「本は背表紙」 〜ホンダブックス〜

「本は背表紙」 〜ホンダブックス〜

パリのマレ地区に「Comptoir de l’image」という小さな本屋がある。意味は「イメージのカウンター」。写真集やアート本専門の古本屋だ。愛想のない元カメラマンのオヤジが店主だが、趣味嗜好の相性と品揃えはピカイチ。

頻繁にパリに出張していた頃、暇さえあればここを訪れ、本棚をゴソゴソと物色していた。ペン、アヴェドン、スティーグリッツ、ティルマンズ、マーティン・パー等の希少本、Twelvetrees Pressの絶版写真集、Visionaireの名作、コムデギャルソンの「Six」等々、欲しかった本のほとんどはこの店で手に入れた。

出会った本をスーツケースに満載して帰国する満足感と共に、もうひとつ楽しみがあった。アート本のスペシャリストに戦利品をお披露目し、あーだこーだとご教授願うのだ。その本の希少性、レアなエピソード、それぞれの出版社の新刊情報などなど、古本を肴に、湧き出るうんちくに耳を傾ける至福のひと時。

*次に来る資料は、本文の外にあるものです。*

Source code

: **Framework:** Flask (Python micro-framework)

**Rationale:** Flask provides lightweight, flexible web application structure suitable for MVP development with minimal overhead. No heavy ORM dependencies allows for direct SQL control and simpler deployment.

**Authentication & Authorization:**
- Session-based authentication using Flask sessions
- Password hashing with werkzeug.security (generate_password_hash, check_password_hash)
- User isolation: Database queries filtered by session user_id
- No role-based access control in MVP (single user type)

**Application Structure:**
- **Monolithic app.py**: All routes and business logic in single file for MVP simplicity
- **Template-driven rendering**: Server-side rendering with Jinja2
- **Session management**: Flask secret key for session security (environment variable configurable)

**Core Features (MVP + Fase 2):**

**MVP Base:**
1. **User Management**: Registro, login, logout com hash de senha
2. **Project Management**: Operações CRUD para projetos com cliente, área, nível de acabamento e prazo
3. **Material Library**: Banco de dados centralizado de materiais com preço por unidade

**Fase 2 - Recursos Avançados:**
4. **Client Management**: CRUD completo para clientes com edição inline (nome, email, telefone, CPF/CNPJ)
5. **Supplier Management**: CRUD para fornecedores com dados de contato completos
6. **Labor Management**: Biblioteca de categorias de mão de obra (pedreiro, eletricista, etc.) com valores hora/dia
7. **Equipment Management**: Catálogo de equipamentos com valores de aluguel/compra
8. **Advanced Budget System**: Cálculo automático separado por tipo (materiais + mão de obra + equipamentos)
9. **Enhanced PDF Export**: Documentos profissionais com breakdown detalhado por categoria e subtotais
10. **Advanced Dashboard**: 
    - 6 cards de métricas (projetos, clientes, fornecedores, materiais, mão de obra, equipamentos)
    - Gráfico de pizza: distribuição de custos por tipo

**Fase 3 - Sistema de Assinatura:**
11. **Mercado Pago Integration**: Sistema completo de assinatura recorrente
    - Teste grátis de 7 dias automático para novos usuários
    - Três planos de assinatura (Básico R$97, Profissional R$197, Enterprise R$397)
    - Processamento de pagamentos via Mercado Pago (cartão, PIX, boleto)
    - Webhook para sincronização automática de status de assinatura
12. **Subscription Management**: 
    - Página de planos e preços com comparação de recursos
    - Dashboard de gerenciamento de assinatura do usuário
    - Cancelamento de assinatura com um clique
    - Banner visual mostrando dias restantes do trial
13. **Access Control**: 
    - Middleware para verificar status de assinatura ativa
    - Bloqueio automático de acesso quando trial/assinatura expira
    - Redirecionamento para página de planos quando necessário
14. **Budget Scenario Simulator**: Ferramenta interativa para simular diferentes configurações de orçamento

そのお相手がホンダブックスの本多さんである。

ホンダブックスは、輸入アート本を専門に扱っている無店舗本屋さん。軽自動車に本を詰め込み、デザイン事務所やアート関連会社などを巡り訪問販売する。「いい本が手に入りました!」電話がかかってくると、ものの4、5分で満面の笑みを携えていらっしゃる。

流れるような所作でズラリと並べられる本、ツボにハマる的確なセレクションと、流暢なセールストークでまんまと購入してしまう。本への愛と豊富な知識で周りにもファンの多い、頼りになる本屋さんだ。

「お世話になった方々に何かお礼をしたい」。デザイン会社でADの肩書きをしょったばかりのある日、本田さんから相談を受けた。輸入アート本の訪問販売という業態に携わって20年。これまでお世話になった方々にお礼の気持ちを伝えたいので、何か考えてくれないか?という依頼だった。

これといって趣味も取り柄もないが、本だけには変質的なこだわりがあった。ナディフ、リムアート、ABC、嶋田洋書等々、キュレーションに一癖ある書店に潜る。目星をつけた本を手に取り、店員の目を気にしながら慎重にカバーを外す。

クロス地の色、質感、タイポグラフィの選定、文字組、レイアウト、箔押しの種類など舐め回すようにチェックする。特に重視するのは背表紙のデザインだ。装丁の美しい本は裸にしても美しい。手がけた装丁家の本に対する思いと力量は、普段目にすることのない背表紙にこそ表れると確信していた。

自分の目に狂いがなかったことを確認すると、満足げにカバーをかけ本棚にそっと戻す。端から見たら異常なフェティッシュぶりだが、とにかく本が好きだったのである。

「ポスターを作りましょう」。本への偏愛に満ちたポスター。それをお礼に配りましょう。

ホンダブックスの在庫本、自分のコレクション、八方かき集めた数百冊の本のカバーを片っ端に取り外す。クロス地の色が黒、白、赤、青のものだけを残す。次に作家を絞り込む。リスペクトしている画家、写真家、アーティスト。そして背表紙が美しい本を最後に残し無造作に積み上げてみる、それだけで十分に美しい。

積み上げた本を背表紙だけで表現したい。フォトグラファーには「本を立体的ではなく、フラットに撮影して下さい」とお願いした。レンズを除々に長玉に変えていく、それに伴い4×5のカメラが被写体から離れていく。

最後は480mmの超望遠、本から15メートル離れたスタジオの壁際までカメラを引いてみた、しかし、それでも立体的に見えてしまう。苦肉の策で本の裏側にかませを入れることにした。側面から見ると弓型に湾曲しているが、ファインダーを覗くと背表紙だけが重なって見える。身震いがした。そこに写っているのはただの積まれた本ではなく、強くて美しい別の何かだった。

ネットで容易に情報や画像が手に入るようになり、書店に通うことも少なくなった。本棚も満杯になり置く場所もない。それでも、プロダクトとしての本を愛して止まない。